For decades, tests performed by the Texas Department of State Health, showed, the utility-provided, drinking water exceeded the EPA legal limit for exposure to alpha radiation. In an email dated October 30, 2007, a TCEQ drinking water team leader questioned a senior director on the lowering of state radiation reading levels. The TCEQ was told:

I believe there may be some EPA guidance on not subtracting, but can’t remember back that far for sure. This has been the practice in Texas since day one of radionuclide monitoring. This option was thoroughly discussed with the commissioners and the (executive director) staff when the reg was being adopted. We were directed to maintain the current methodology for subtracting the counting error at that time.”

Three years earlier, the same TCEQ director presented written testimony on behalf of the TCEQ to the Texas Water Advisory Council. The testimony notes that the TCEQ was aware of the new rules the EPA published on Dec. 7, 2000, saying the federal agency had “issued guidance for calculating radionuclide levels for compliance.”

However, the TCEQ also told the Council: “Under existing TCEQ policy, calculation of the violation accounts for the reporting error of each radionuclide analysis. Maintaining this calculation procedure will eliminate approximately 35 violations.”

As a result, the subtracting method continued and residents of MUD 105, like Brenda Haynes, were never sent a required notice of violation. That notice would have informed them about the excessive alpha radiation in their water.

Alpha radiation is emitted from radionuclides such as uranium and radium. While health scientists have said it poses little danger if someone is externally exposed to it, the experts maintain that ingesting even the smallest amount of the particles can cause damage to DNA, and in rare cases, cause cancer.

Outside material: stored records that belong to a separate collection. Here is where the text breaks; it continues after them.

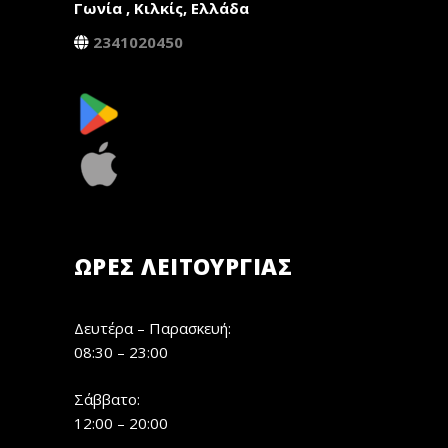
Γωνία , Κιλκίς, Ελλάδα
2341020450
ΏΡΕΣ ΛΕΙΤΟΥΡΓΊΑΣ
Δευτέρα – Παρασκευή:
08:30 – 23:00
Σάββατο:
12:00 – 20:00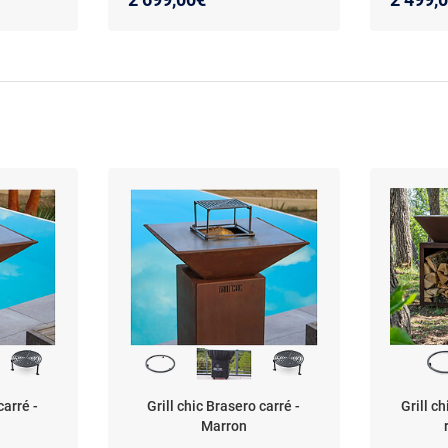
carré -
Grill chic Brasero carré -
Grill c
Marron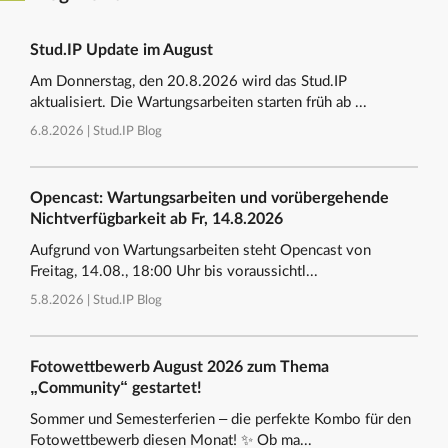
Stud.IP Update im August
Am Donnerstag, den 20.8.2026 wird das Stud.IP
aktualisiert. Die Wartungsarbeiten starten früh ab ...
6.8.2026 |
Stud.IP Blog
Opencast: Wartungsarbeiten und vorübergehende
Nichtverfügbarkeit ab Fr, 14.8.2026
Aufgrund von Wartungsarbeiten steht Opencast von
Freitag, 14.08., 18:00 Uhr bis voraussichtl...
5.8.2026 |
Stud.IP Blog
Fotowettbewerb August 2026 zum Thema
„Community“ gestartet!
Sommer und Semesterferien – die perfekte Kombo für den
Fotowettbewerb diesen Monat! ✨ Ob ma...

The Texas Water Advisory Council, which reviewed the TCEQ testimony on June 7, 2004, included then-chair of the TCEQ Commission Kathleen Hartnett White, then-Agriculture Commissioner Susan Combs, General Land Office Commissioner Jerry Patterson, Sen. Robert Duncan, and other lawmakers and state leaders.

Under federal law Texas, and other states, are only allowed to enforce EPA rules, according to the Safe Drinking Water Act, if the EPA determines the state has adopted drinking water standards that are “no less stringent” than the federal rules.